[TASK] Return all entries verbatim; skip any pictures.

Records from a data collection

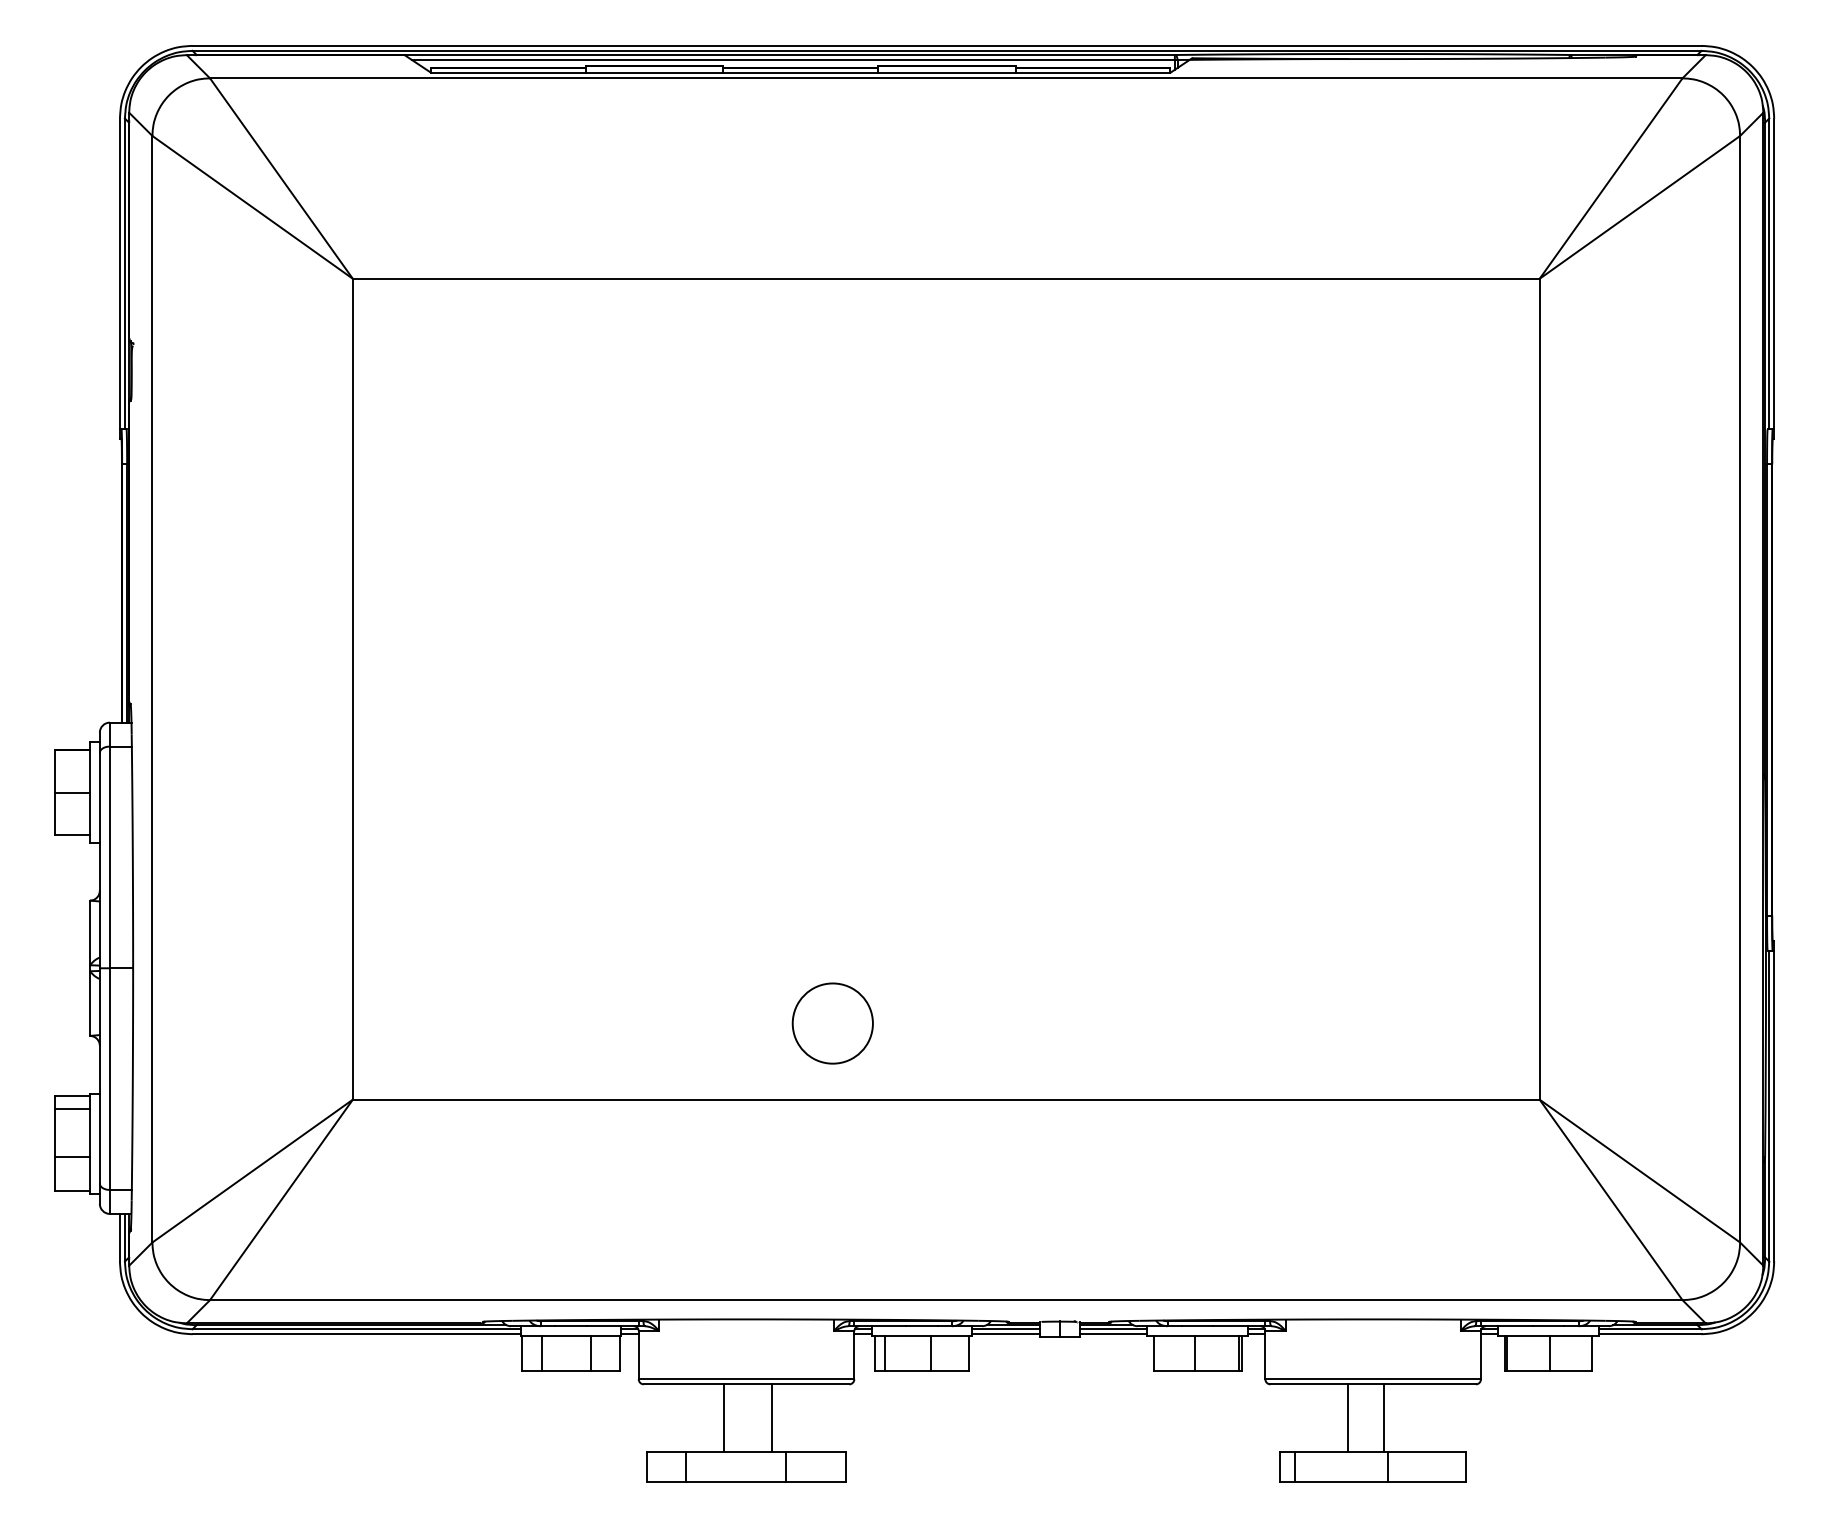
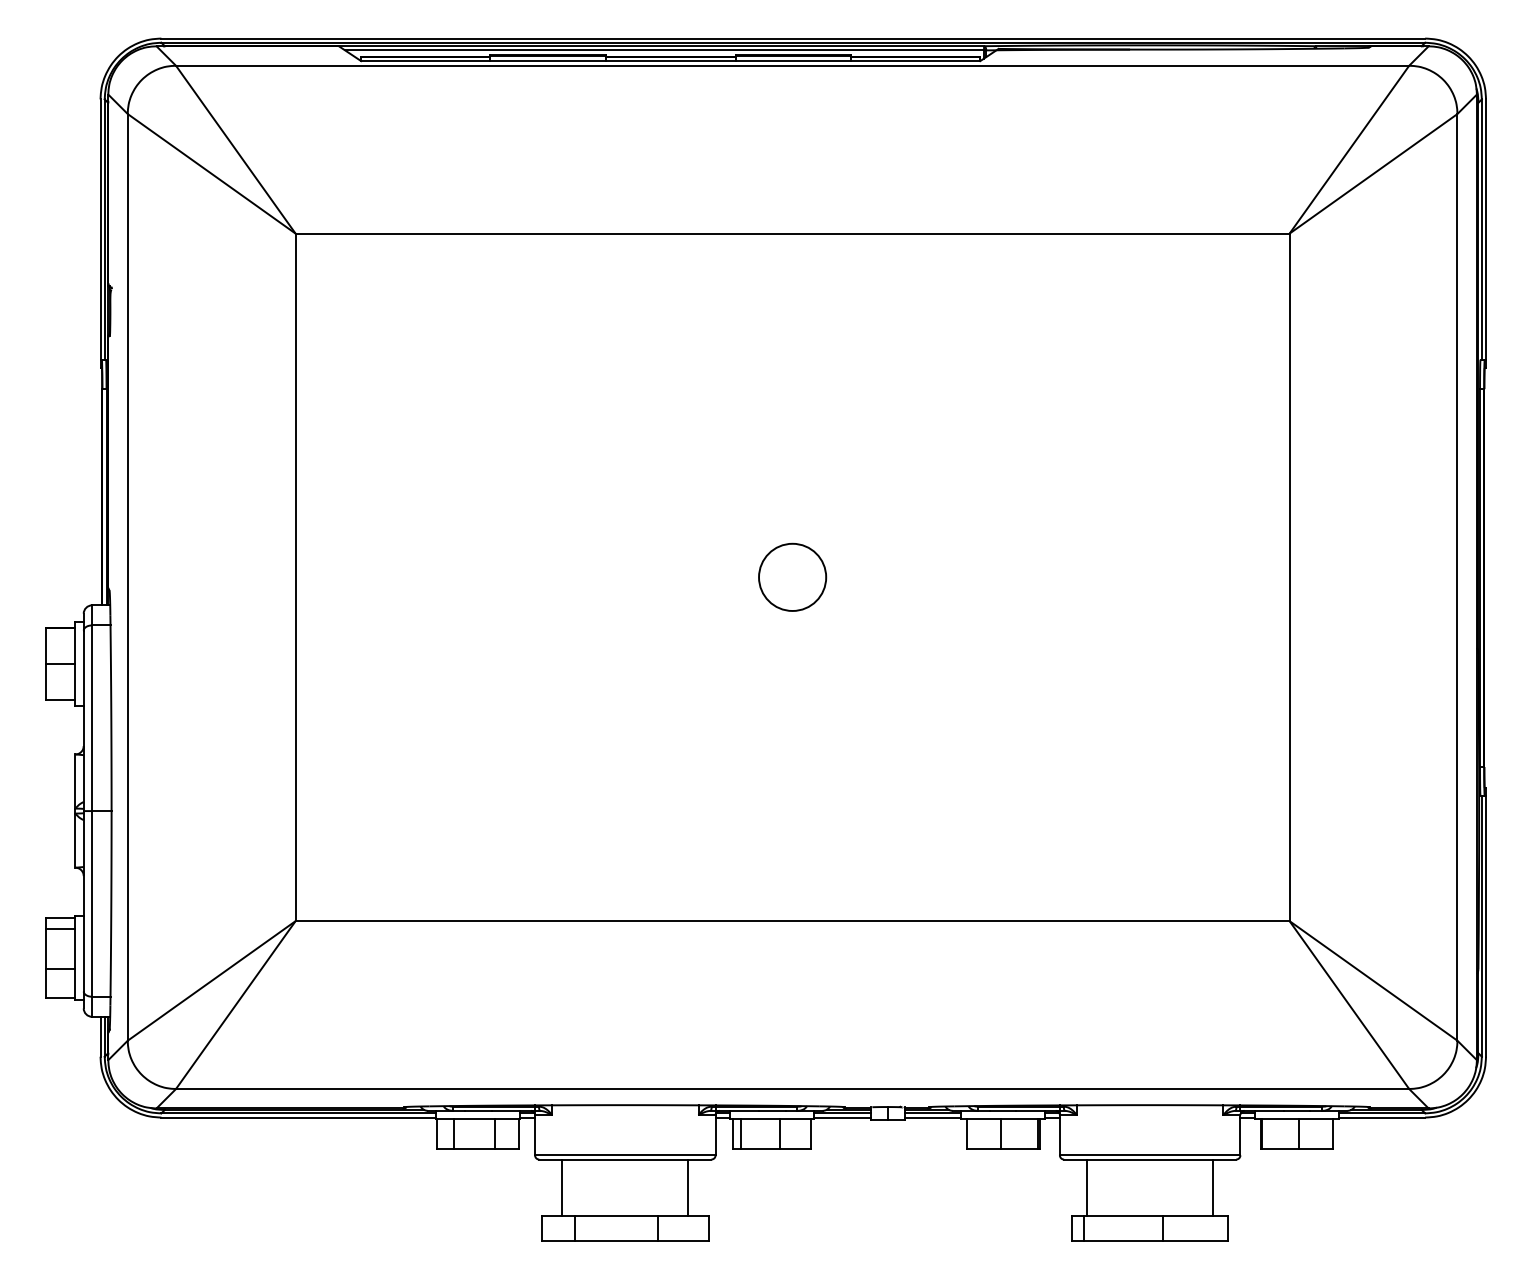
circle: (832, 1022) -> (792, 576), moved
line: (724, 1417) -> (562, 1187), moved
line: (771, 1417) -> (688, 1187), moved
line: (1348, 1417) -> (1087, 1187), moved
line: (1384, 1417) -> (1213, 1187), moved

[REPLY]
circle: (832, 1022) -> (792, 576), moved
line: (724, 1417) -> (562, 1187), moved
line: (771, 1417) -> (688, 1187), moved
line: (1348, 1417) -> (1087, 1187), moved
line: (1384, 1417) -> (1213, 1187), moved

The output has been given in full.